Now that I’ve built my pipeline I can iterate over the model, experimenting by passing in different arguments to see how they impact model accuracy.

In the below example I have set:

  • the null threshold to 0.2
  • the correlation coefficient threshold to 0.3
  • the unique category threshold to 10
  • the number of folds to 20

Giving RMSE of just below 24,000.

This is telling me that this particular iteration of my model is, on average, predicting house sale prices with a variability of $24K around the observed house sale price.

Note: while experimenting it was interesting to note that passing in a unique category threshold value below 10 had a discernible impact on the evaluation. My assumption is that this is due to the model now excluding the feature Overall Qual, which had the highest correlation with the response variable.

data = pd.read_csv("AmesHousing.tsv", delimiter="\t")

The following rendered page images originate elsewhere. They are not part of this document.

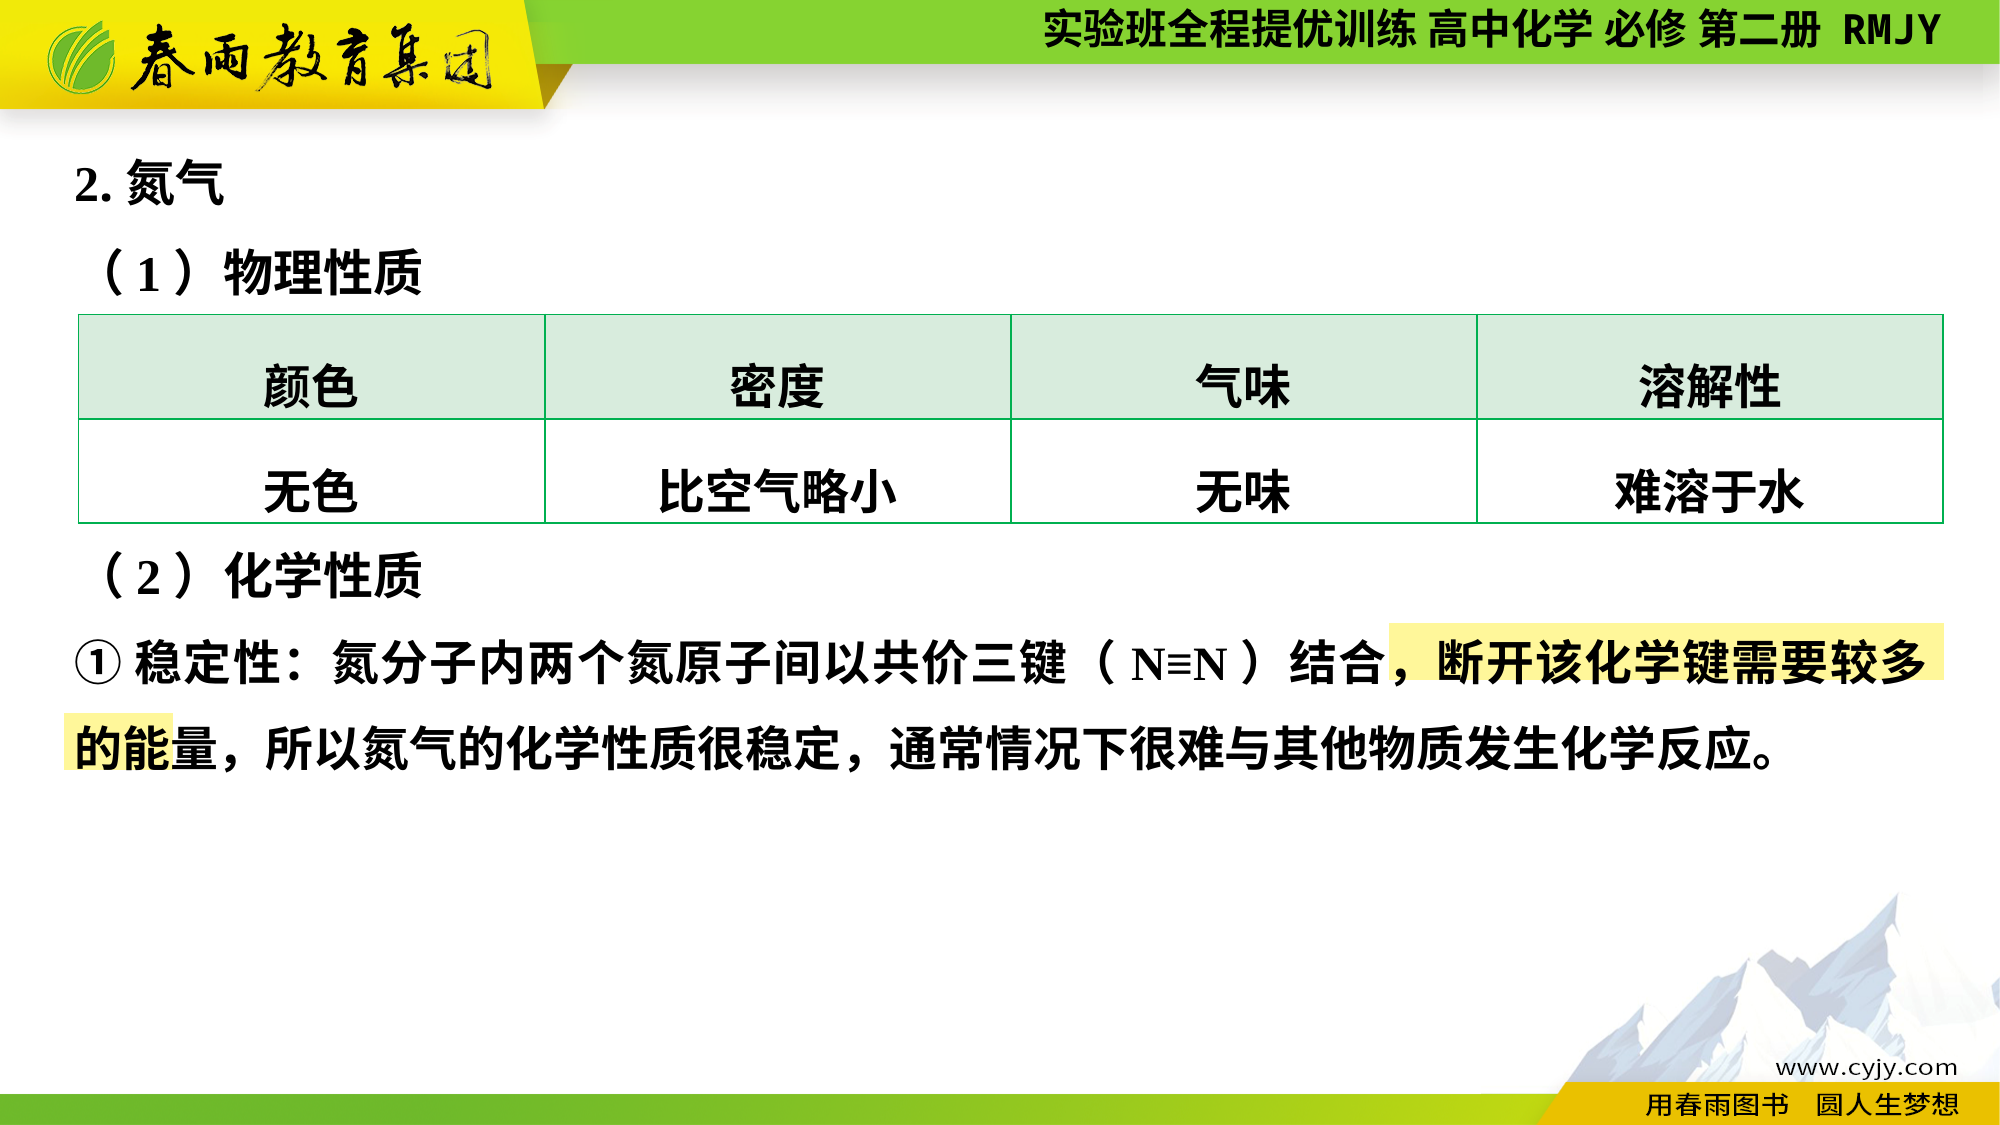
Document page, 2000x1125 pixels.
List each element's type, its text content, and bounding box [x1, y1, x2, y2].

picture [0, 0, 2000, 1125]
list 2.氮气 （1）物理性质 [59, 113, 1944, 299]
table_cell 难溶于水 [1478, 420, 1942, 506]
table_header 气味 [1012, 315, 1476, 418]
table_cell 比空气略小 [546, 420, 1010, 506]
table_cell 无味 [1012, 420, 1476, 506]
table_header 密度 [546, 315, 1010, 418]
text_box （2）化学性质 ①稳定性：氮分子内两个氮原子间以共价三键（N≡N）结合，断开该化学键需要较多的能量，所以氮气的化学性质很稳定，通常情况下很难与其他物质发生化学反应。 [59, 506, 1944, 784]
table_header 颜色 [79, 315, 544, 418]
table_header 溶解性 [1478, 315, 1942, 418]
table_cell 无色 [79, 420, 544, 506]
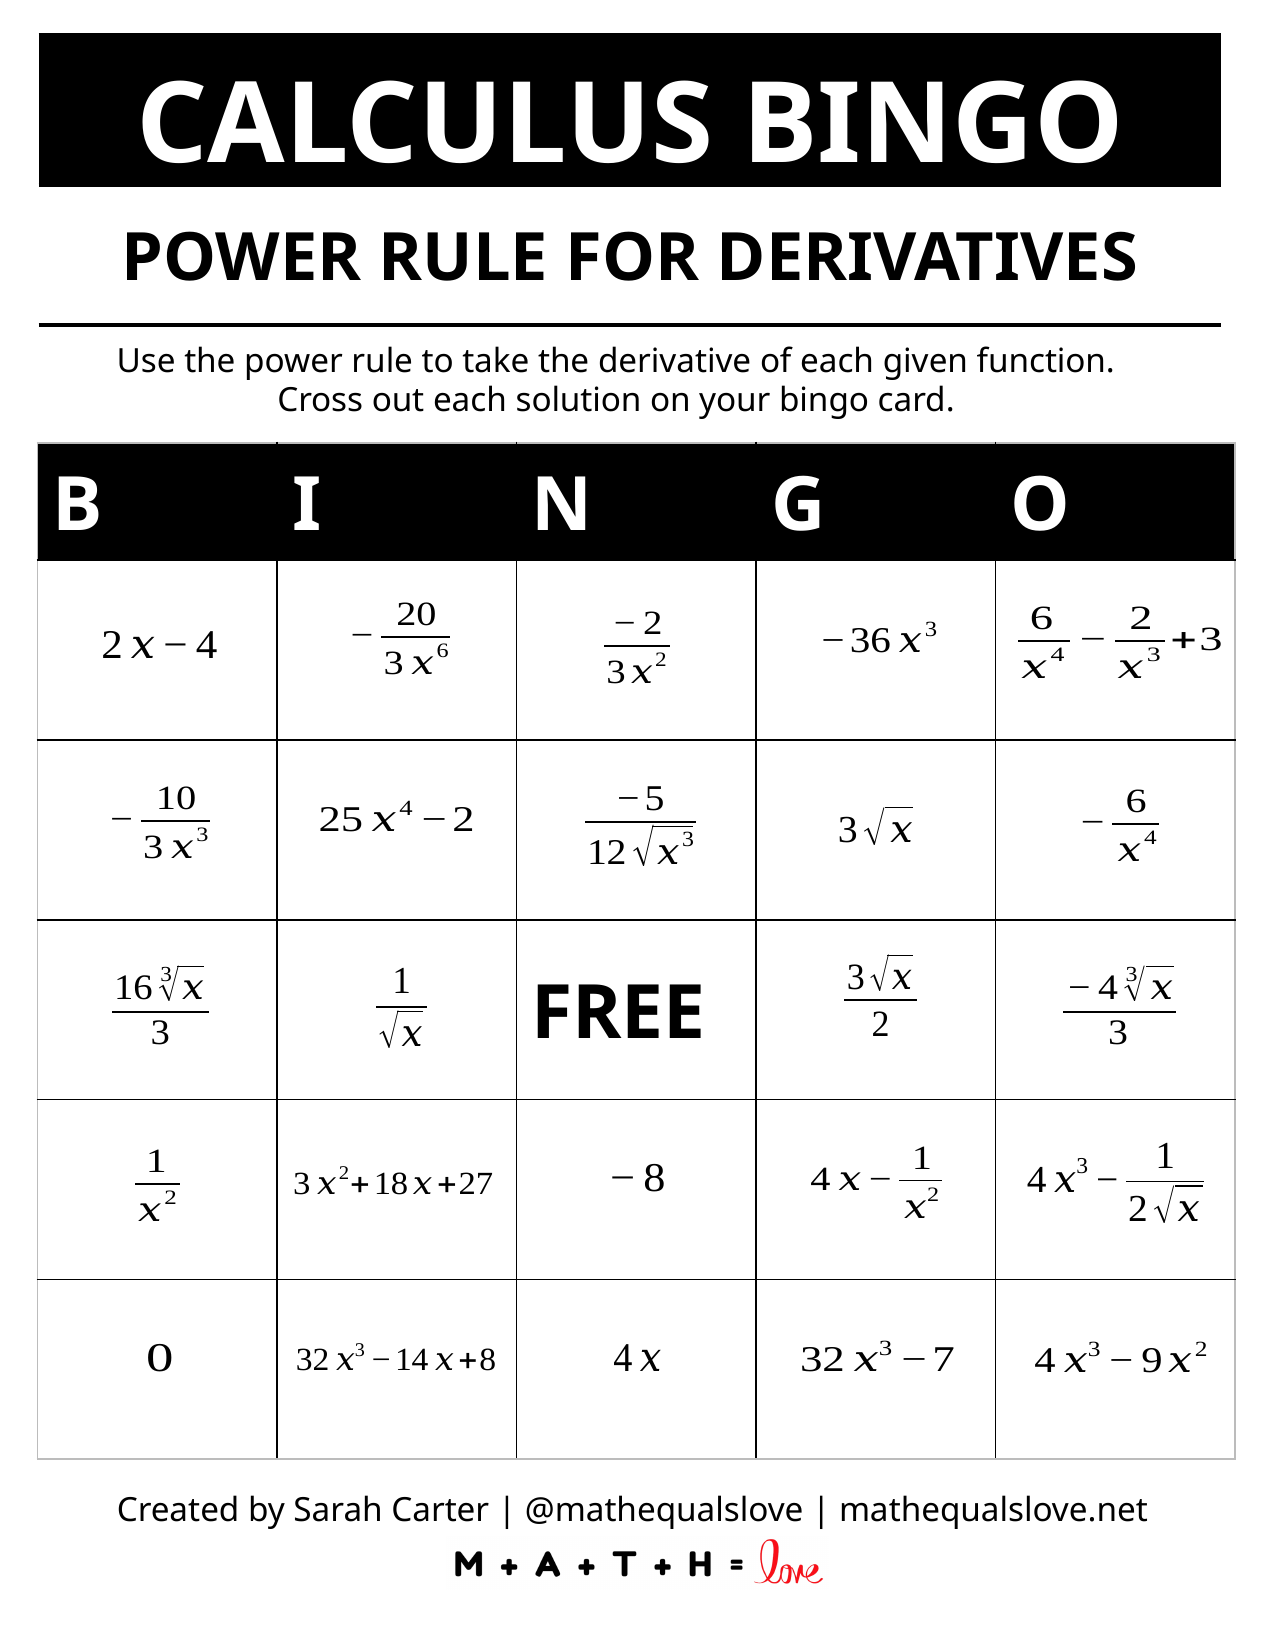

transformed = transform_features(data, 0.2)
selected = select_features(transformed, 0.3, 10)
rmse = train_and_test(selected, 20)

rmse
[19675.06279037 18288.97175461 25045.22704703 27207.57140488
 25161.40698407 23172.94854065 23189.23625569 23978.1374733
 24265.35102604 22030.84003668 22507.30967812 30461.71616112
 19107.87484188 20488.83361378 20355.86101815 26532.62515809
 24714.24995271 30466.23487708 23172.18672488 29438.47454499]
23963.00599420598

Conclusion

In this project I built a pipeline of functions which engineer and select features, and train and test a Linear Regression model to predict house sale prices.

Data In ->

transform_features() -> select_features() -> train_and_test() ->

Evaluation Out

In building this pipeline I used a range of techniques to:

  • Find and removed outliers
  • Investigate null values and employ different strategies for their removal or imputation
  • Create useful new features from existing ones
  • Handle features of no value and those causing data leakage
  • Investigate features for correlation and collinearity
  • Transform features to binary data
  • Remove features with low variance
  • Explore holdout and k-folds cross validation
  • Discuss RMSE and data leakage
  • Make explicit the logic I used to make decisions

The resulting product allows me to iterate over the model, easily passing in different arguments for a number of parameters, thus enabling rapid experimentation to see how the model responds.